I have been taking advantage of this time to work on some projects. I will admit to no social distancing from Vivian—but Vivian has never been to Walmart, the dog park, Krogers, or church—she just waits patiently for me in the back room of what my husband calls my play-house.

The play-house is a 100 year plus old rice farmer cottage with the dog-run center wide hallway and two rooms on either side plus and upstairs of three rooms. Vivian lives in the back room where I can see a few of my beehives, a good view of the water tanks filled now with lettuce and English peas. The grounds are covered with blooming white clover and the bees are busily working that clover.

We monitor those hives as this is swarming season; Toby and Dora were thrilled to visit and wander around and inspect the sugar cane we planted about two weeks ago—yes there are a few sprouts so we will be able to harvest our own sugar cane in about two years and then I will have to figure out how to make sugar from that cane (maybe I’m kidding here)
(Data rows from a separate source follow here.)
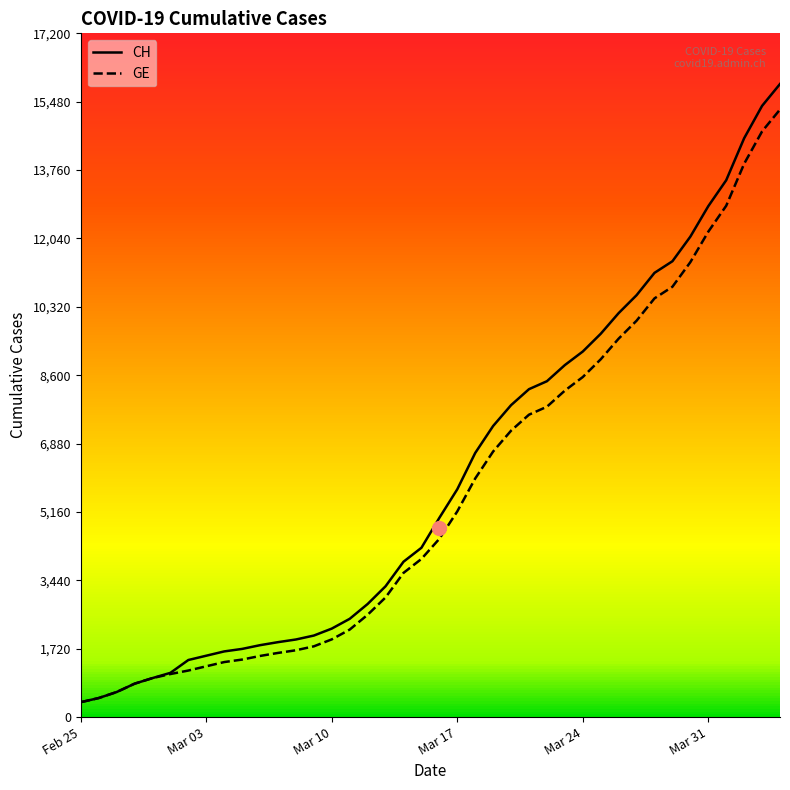

How many lines are shown in the chart?

2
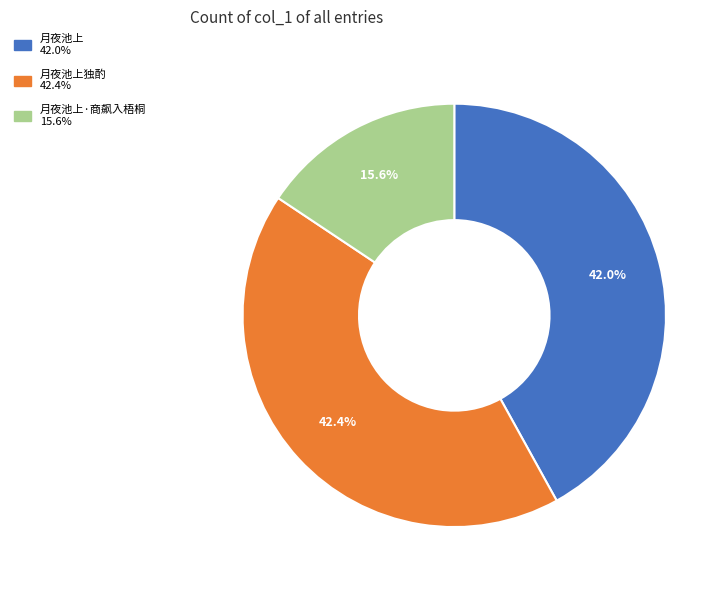

Is there a majority slice in this chart?

No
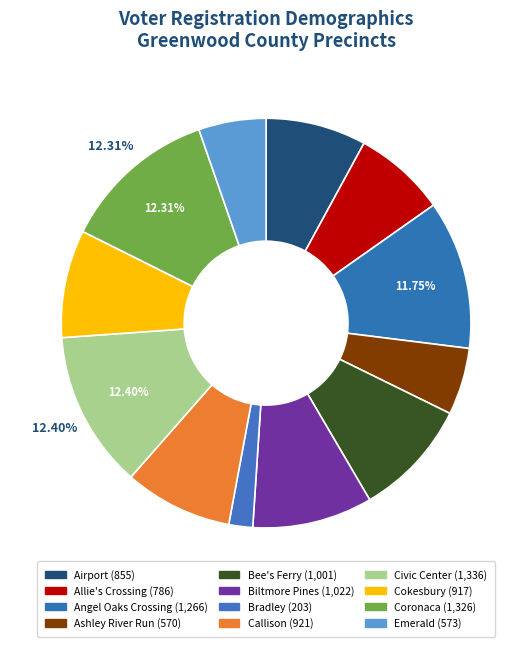

Count the number of slices in the pie.

12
Back to Vivian. Vivian was my grandmother’s name and I gave it to my Gammill quilting machine. We have become good friends and like my grandmother, she works hard.

This quilt was made from some stars my mother hand-pieced–eye-balling the 1/4 inch seams which means no two were identical and some green and white triangles my dad cut out for her when her hands could no longer function due to neuropathy from chemo. They weren’t perfectly cut either—and I could have recut everything but just wanted it to be what it was—a joint project between my dad, my mom, my grandmother’s name-sake and me.

it’s all done except for the binding and the words for the label.

yellow20stars-m

2 Comments Post a comment
  1. jeannie loving #

    it’s beautiful. I can show you how to make sugar from sugar cane. I am surprised you have to wait two years, but maybe that’s to establish it, as it is harvested annually in Honduras. In the meantime you need to acquire a machete!

    March 29, 2020
  2. they grow sugar cane next door in Louisiana—every year we have the annual burning of the cane and smoke fills the air. We do have a machete–it lives next to the upstairs bookcase—in case of burglars in the night.

    I think I’ll stick to honey as being an easier source of sugar to sate my sweet tooth.

    I’m not sure how much sugar we’ll get out of twelve inches of stalks—friend gave us a couple feet of stalk and we just cut it up into pieces and dug it into the old rice field area behind my playhouse.